▸ Supplied records:
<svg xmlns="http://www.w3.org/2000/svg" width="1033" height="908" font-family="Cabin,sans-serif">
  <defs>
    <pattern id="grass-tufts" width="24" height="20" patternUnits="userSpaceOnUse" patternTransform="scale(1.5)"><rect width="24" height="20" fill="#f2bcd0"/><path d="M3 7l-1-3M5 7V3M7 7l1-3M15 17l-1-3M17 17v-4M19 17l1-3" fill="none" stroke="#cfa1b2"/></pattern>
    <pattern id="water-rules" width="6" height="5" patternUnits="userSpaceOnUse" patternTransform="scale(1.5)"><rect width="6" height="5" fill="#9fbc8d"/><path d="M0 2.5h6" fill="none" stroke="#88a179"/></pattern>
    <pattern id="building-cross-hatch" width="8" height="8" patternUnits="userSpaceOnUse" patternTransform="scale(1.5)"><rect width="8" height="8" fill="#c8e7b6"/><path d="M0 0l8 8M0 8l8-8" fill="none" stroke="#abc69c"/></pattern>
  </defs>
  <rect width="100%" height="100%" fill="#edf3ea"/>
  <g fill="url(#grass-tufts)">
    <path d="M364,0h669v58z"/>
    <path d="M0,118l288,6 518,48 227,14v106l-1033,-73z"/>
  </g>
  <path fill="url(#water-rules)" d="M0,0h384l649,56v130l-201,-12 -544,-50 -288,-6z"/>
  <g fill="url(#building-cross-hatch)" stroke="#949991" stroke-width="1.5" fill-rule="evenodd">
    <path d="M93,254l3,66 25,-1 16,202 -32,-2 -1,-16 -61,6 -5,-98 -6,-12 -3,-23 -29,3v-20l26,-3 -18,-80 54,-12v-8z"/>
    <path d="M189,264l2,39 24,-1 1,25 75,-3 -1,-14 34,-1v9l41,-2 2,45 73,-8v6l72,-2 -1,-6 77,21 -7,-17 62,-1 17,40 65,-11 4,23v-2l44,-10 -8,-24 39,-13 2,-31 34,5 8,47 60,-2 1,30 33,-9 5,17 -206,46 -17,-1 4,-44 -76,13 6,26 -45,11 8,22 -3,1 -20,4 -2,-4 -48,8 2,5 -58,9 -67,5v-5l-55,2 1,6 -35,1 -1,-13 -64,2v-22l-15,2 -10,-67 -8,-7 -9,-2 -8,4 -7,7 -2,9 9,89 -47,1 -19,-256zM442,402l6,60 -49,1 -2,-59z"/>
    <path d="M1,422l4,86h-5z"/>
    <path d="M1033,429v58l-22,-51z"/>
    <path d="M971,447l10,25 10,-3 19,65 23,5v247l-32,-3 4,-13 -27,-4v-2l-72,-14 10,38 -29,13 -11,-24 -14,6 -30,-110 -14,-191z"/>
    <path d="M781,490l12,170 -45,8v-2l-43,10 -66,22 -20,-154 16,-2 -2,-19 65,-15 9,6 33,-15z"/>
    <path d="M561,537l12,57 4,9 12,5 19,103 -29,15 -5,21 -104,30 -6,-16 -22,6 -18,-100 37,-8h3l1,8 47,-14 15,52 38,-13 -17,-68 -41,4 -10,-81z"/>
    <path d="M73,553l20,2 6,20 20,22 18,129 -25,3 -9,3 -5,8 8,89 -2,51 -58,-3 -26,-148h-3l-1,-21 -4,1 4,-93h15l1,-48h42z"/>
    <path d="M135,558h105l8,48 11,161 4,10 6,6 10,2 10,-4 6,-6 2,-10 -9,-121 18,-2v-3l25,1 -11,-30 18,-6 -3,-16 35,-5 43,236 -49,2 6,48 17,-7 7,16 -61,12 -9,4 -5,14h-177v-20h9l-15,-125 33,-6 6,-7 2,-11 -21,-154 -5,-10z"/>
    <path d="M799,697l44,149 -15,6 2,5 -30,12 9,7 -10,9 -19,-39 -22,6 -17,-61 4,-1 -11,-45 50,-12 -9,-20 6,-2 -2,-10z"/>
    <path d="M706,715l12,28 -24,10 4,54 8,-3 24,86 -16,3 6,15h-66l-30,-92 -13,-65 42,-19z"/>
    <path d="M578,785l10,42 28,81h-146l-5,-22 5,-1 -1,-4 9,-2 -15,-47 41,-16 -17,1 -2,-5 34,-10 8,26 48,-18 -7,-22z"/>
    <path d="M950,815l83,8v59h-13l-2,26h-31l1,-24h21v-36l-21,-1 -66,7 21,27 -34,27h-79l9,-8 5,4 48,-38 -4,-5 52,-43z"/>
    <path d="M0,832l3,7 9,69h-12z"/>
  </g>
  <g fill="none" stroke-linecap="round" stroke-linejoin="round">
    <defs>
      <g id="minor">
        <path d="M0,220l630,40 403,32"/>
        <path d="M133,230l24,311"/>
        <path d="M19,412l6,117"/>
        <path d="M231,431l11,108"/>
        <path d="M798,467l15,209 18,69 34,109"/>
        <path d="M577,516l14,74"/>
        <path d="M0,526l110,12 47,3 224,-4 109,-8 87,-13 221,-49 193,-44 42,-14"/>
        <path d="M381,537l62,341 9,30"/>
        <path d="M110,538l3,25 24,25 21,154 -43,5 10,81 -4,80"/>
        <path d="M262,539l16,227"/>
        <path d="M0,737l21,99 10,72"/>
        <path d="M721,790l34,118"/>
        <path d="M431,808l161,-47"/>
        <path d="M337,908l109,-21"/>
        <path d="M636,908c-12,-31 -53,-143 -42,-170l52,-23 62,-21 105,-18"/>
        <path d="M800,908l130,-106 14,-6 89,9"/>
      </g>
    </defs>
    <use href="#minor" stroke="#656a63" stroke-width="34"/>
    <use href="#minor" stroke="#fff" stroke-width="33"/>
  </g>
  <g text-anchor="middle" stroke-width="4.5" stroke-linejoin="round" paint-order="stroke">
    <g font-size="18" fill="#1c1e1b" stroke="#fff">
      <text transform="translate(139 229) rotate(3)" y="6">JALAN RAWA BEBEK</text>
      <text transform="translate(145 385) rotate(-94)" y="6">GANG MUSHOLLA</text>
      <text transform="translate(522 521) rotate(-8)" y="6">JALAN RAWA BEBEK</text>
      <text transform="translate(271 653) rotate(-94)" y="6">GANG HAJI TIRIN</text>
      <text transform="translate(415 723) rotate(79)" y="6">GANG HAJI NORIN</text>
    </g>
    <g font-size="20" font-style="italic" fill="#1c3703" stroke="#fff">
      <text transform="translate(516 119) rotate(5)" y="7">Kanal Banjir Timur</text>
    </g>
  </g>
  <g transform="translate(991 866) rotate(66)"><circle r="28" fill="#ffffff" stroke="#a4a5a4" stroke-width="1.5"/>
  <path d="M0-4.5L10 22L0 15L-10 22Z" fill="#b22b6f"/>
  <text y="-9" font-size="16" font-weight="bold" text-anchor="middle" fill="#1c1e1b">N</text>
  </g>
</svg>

▸ Task to carry out: Scan the listing for the word "BEBEK". Copy every line in which it appears.

▸ Response for this exercise:
      <text transform="translate(139 229) rotate(3)" y="6">JALAN RAWA BEBEK</text>
      <text transform="translate(522 521) rotate(-8)" y="6">JALAN RAWA BEBEK</text>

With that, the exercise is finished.